There was in the work however, a sweet ironic echo of panicked sadness: "he blew his mind out in a car; he hadn't noticed that the light had changed!"

But daily life in Manhattan for me continued with its ups and downs — mostly ups! I was now represented by Pema Browne and that meant that I didn't have to make the rounds showing my work. That was her job.

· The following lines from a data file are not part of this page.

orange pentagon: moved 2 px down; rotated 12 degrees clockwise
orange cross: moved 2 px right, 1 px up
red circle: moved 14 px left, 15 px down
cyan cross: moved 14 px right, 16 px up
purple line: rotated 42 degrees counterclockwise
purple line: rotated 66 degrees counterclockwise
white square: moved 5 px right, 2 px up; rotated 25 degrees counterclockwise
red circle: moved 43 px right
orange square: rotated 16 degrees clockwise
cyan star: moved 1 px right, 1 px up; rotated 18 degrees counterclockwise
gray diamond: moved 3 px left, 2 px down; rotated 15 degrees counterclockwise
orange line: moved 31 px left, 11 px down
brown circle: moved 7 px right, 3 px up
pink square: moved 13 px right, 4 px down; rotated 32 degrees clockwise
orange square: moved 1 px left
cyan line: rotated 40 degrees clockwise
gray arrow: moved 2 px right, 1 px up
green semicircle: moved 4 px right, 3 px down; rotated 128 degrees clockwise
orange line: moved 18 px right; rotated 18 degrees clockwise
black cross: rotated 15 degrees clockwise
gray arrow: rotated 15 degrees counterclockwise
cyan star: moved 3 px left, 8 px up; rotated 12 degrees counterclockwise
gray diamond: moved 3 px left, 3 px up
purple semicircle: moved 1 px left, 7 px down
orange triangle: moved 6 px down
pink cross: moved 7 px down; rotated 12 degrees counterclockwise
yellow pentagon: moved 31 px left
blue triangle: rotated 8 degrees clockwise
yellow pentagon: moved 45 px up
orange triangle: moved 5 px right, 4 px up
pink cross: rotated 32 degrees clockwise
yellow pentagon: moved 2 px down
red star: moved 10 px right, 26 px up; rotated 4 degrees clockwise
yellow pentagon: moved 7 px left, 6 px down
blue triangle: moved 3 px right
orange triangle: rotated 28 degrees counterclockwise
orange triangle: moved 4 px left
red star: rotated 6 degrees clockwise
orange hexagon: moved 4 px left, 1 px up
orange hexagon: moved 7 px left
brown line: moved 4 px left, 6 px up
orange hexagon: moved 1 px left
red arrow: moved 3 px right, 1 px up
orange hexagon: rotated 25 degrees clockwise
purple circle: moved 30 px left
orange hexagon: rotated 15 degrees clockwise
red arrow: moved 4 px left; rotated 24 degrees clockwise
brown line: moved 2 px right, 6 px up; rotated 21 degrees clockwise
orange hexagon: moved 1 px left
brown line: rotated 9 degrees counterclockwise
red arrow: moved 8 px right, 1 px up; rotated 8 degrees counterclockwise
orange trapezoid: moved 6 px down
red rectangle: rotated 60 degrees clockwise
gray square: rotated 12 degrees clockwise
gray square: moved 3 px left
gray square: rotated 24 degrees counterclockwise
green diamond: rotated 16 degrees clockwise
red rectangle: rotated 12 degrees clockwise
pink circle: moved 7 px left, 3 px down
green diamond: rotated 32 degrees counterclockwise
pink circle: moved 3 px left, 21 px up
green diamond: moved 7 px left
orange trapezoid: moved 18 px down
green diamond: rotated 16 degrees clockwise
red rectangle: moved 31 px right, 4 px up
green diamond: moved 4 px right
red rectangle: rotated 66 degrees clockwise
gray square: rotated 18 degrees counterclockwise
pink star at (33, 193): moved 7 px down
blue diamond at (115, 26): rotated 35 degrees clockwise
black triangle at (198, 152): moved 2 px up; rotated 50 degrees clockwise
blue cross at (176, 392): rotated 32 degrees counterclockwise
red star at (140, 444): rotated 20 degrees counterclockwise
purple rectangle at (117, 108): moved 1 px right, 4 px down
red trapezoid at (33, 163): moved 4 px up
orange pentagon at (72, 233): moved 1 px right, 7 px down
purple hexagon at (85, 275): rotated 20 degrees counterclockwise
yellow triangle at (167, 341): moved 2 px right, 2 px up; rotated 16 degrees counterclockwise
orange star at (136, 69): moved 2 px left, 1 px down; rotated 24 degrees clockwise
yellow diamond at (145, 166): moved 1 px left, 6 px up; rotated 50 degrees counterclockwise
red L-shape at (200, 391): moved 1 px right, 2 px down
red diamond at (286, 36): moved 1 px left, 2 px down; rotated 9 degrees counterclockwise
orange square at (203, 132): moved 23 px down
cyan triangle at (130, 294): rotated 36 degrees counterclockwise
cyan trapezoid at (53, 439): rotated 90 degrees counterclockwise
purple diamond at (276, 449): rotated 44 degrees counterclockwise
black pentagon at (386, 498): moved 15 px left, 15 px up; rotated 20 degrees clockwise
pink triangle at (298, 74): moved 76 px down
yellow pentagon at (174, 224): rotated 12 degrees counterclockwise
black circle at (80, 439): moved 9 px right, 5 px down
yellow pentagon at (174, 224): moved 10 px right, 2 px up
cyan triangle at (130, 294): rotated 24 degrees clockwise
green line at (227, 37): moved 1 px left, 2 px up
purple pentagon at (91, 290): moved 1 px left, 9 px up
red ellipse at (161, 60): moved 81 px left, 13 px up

She lived a few blocks from me which made it very convenient to drop off with her doorman finished work which she would then deliver to the client. She also invited me to an evening to meet people. I was getting exposure.
Lou da Paola was an art director I'd met previously and he was also invited. After leaving Pema's apartment we stopped at a neighborhood bar just down the street to talk about the future. It appeared that I had one!
A few days later I visited a friend who'd just moved back to New York from the west coast. Butch Clancy was one of my first friends from when in 1960 I'd moved to Greenwich Village from Los Angeles. He had a sunny and open personality that I found familiar and comfortable as a contrast to the cynical Fire Island summer that I was still trying to forget.
Emblematic of a culture trying to forget, it was the rise of the discotheque and new dances. I loved going to them not to dance but to draw!
The Twist had morphed into something that was being called The African Twist! And there was still the Funky Broadway! I only remember that there was something tangibly eloquent and certainly sexy about these dances no matter who was doing them.
And then, with a little dose of a previous reality, my old friend from Fresno Jerry Rodder arrived with his wife Carole, who had grown up on Long Island.
At their wedding a few years earlier I had run into Sam Antupit, the art director of Esquire, who, as it turned out, was related to Carole!
We went to the Museum of Modern Art.
Jay Weiss, E. Jay Wiess, was a young artist friend who lived not far from me on the Upper East Side. He and Maria Smith and I met at the neighborhood standby, the L & H Restaurant, the German bakery down the street on Second Avenue.
I always wondered what the woman behind the counter was doing during WW II!
Maria arrived with a new look, short hair! In actuality it was a beautiful wig.
The next day, I had one of those experiences that made New York so special:

While the bus driver whistled Way Down Yonder in New Orleans a passenger carrying two oil paintings of nudes was complimented by three men.
And then the IRT.
I think it was Herb Gardner who said that on every street corner in Manhattan there is a one act play.